DATA FOR REVIEW:

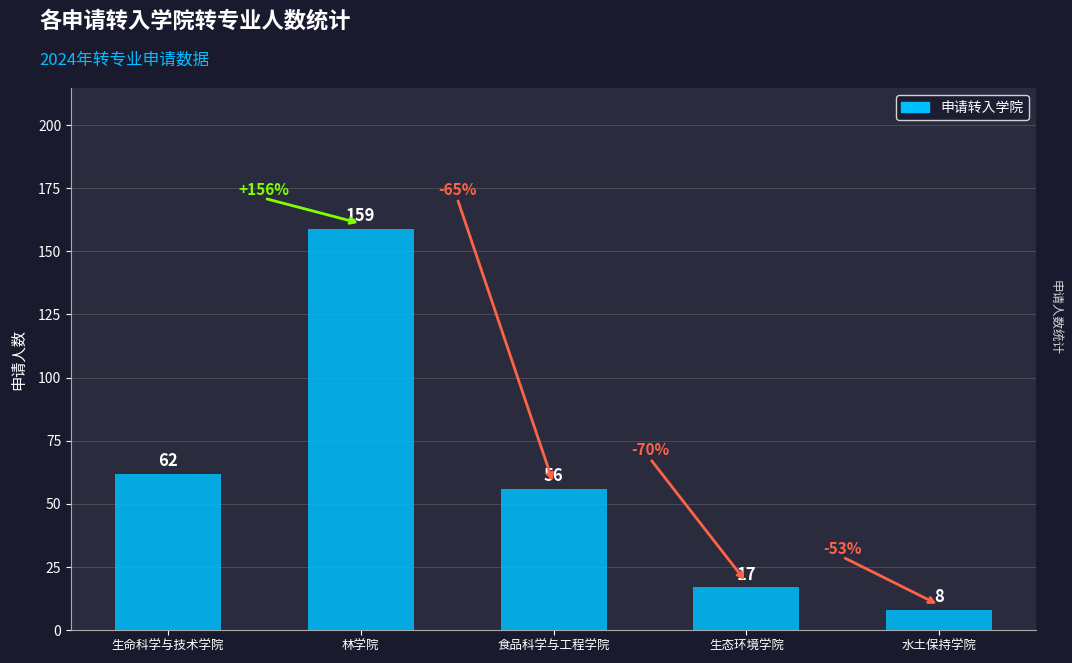

Are the bars horizontal?

No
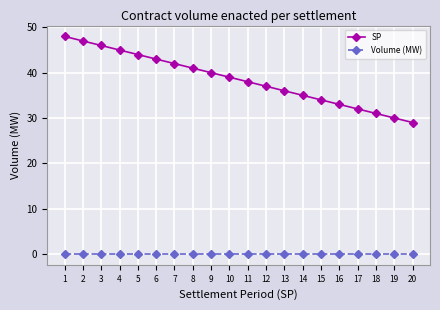

Reading right to left, what are all the values shown in this chart?

SP: 29	30	31	32	33	34	35	36	37	38	39	40	41	42	43	44	45	46	47	48
Volume (MW): 0	0	0	0	0	0	0	0	0	0	0	0	0	0	0	0	0	0	0	0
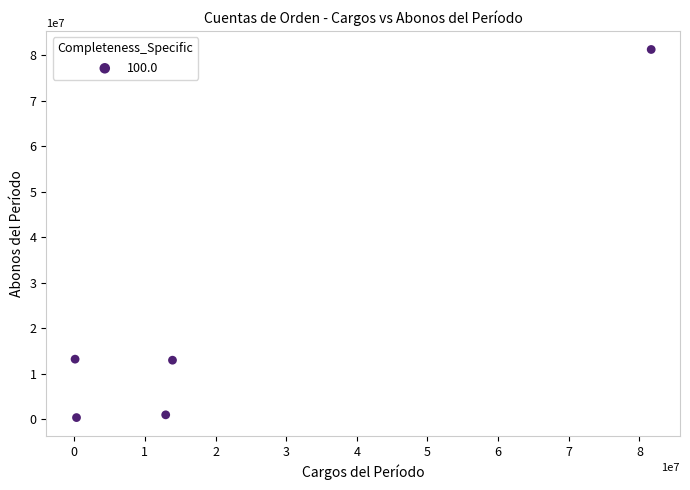

What is the range of Y values (max minus min)?

80939475.7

TASK INSTRUCTIONS:
Copy out the data word for word, starting at the line that contains "What is the" and stopping after the last line of the data.

WRITTEN RESPONSE:
What is the range of Y values (max minus min)?

80939475.7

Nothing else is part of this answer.